§ TEXTAUSZUG
══════════
„Nicht mehr länger warten“

Der Rothenburger Einzelhändler Marco Reeb macht gezielten Vorstoß in die Öffentlichkeit

ROTHENBURG – Bewusst provokant hat der Einzelhändler Marco Reeb in der Oberen Schmiedgasse eines seiner großen Schaufenster gestaltet. In der Hoffnung, dass sich in Rothenburg, wo der internationale Touris­mus eine wichtige Rolle spielt, ein breites Bündnis zur Lockerung des Ladenschlussgesetzes formiert. Als Druckmittel auf die bayerische Landesregierung.
══════════
§ EXTRAHIERTE EINTRÄGE
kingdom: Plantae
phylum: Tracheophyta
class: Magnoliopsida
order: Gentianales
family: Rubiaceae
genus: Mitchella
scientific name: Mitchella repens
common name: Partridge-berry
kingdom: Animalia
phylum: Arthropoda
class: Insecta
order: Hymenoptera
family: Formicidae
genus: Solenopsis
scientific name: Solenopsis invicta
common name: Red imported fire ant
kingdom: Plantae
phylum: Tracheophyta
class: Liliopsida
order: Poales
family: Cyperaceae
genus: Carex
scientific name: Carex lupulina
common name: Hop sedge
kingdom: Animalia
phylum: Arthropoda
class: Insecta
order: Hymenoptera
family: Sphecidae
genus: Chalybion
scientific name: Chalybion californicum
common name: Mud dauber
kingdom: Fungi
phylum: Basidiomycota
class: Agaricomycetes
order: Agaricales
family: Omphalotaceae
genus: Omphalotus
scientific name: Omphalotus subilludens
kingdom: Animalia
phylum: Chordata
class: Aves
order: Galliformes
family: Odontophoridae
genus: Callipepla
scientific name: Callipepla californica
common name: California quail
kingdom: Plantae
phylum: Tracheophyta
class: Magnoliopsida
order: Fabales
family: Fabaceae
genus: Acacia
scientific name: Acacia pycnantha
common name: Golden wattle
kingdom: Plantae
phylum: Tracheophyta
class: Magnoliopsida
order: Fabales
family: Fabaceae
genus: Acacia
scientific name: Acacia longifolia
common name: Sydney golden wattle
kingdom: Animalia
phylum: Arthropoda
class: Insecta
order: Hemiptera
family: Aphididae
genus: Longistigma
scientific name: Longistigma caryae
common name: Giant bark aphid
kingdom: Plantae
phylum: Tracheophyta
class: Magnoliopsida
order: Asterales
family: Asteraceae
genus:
══════════
§ ZU ERLEDIGENDE AUFGABEN
A. Beantworte anhand des Textauszugs diese Fragen:
(i) Welchen Beruf hat Marco Reeb laut der Unterzeile?
(ii) In welcher Straße hat er das Schaufenster gestaltet?
(iii) Auf wen soll das angestrebte Bündnis Druck ausüben?
B. Fasse den Absatz des Textauszugs, der mit „ROTHENBURG – Bewusst provokant“ beginnt, kürzer zusammen und behalte seine wichtigsten Fakten bei.
C. Gib den Textauszug zwischen „ROTHENBURG – Bewusst“ und „die bayerische Landesregierung.“ einschließlich wieder und tausche dabei „Schaufenster“ gegen „Ladenfenster“ aus.

§ LISTE DER LÖSUNGEN
A.
(i) Er ist Einzelhändler.
(ii) In der Oberen Schmiedgasse.
(iii) Auf die bayerische Landesregierung.

B. Marco Reeb, Einzelhändler in der Oberen Schmiedgasse in Rothenburg, hat eines seiner großen Schaufenster bewusst provokant gestaltet. In der vom internationalen Tourismus geprägten Stadt soll sich so ein breites Bündnis für eine Lockerung des Ladenschlussgesetzes bilden, das Druck auf die bayerische Landesregierung ausübt.

C.
ROTHENBURG – Bewusst provokant hat der Einzelhändler Marco Reeb in der Oberen Schmiedgasse eines seiner großen Ladenfenster gestaltet. In der Hoffnung, dass sich in Rothenburg, wo der internationale Touris­mus eine wichtige Rolle spielt, ein breites Bündnis zur Lockerung des Ladenschlussgesetzes formiert. Als Druckmittel auf die bayerische Landesregierung.